The most common symptoms of coronavirus infection range from mild – fever, general body aches, dry cough and breathing difficulties – to severe – a fever of 100.4 F or higher, pneumonia and kidney failure. Coronaviruses can be spread through respiratory droplets emitted from an infected person’s coughs or sneezes, as well as by touching contaminated objects. To curb the spread of the virus, the World Health Organization has advised people to avoid close contact with people suffering from acute respiratory infections, to frequently wash their hands and to avoid contact with farm or wild animals in areas where the virus is spreading, such as China.
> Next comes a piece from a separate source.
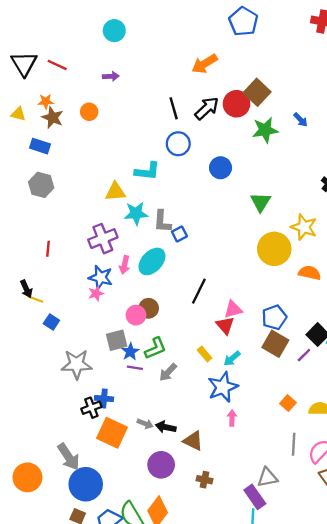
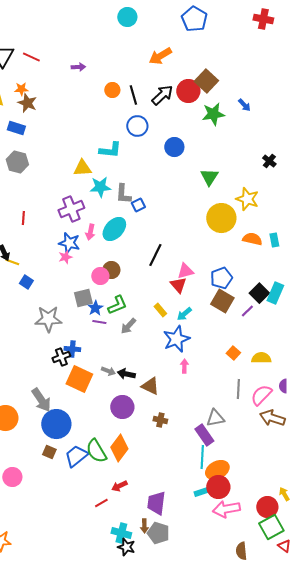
cyan circle: (114, 31) -> (127, 17), moved
orange circle: (89, 112) -> (112, 90), moved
Unlike the flu, there is no vaccine and no specific treatment for coronavirus beyond supportive treatment, such as resting and staying hydrated.
Where did this case of coronavirus originate from?
The virus was first identified in Wuhan, Hubei Province, China, and since then, more than 400 cases have been confirmed by Chinese authorities. Additionally, cases have been identified in several countries internationally, with the first U.S. case confirmed Jan. 21. The Centers for Disease Control and Prevention (CDC) continues to investigate reports to learn more about the virus’ spread.
What else should people know?
It is important to note that while this virus is concerning, we are also amid flu season. The CDC estimates there have been at least 13 million flu illnesses, 120,000 hospitalizations and 6,600 deaths from flu this season. It is imperative everyone gets their flu vaccine which is the best protection against flu.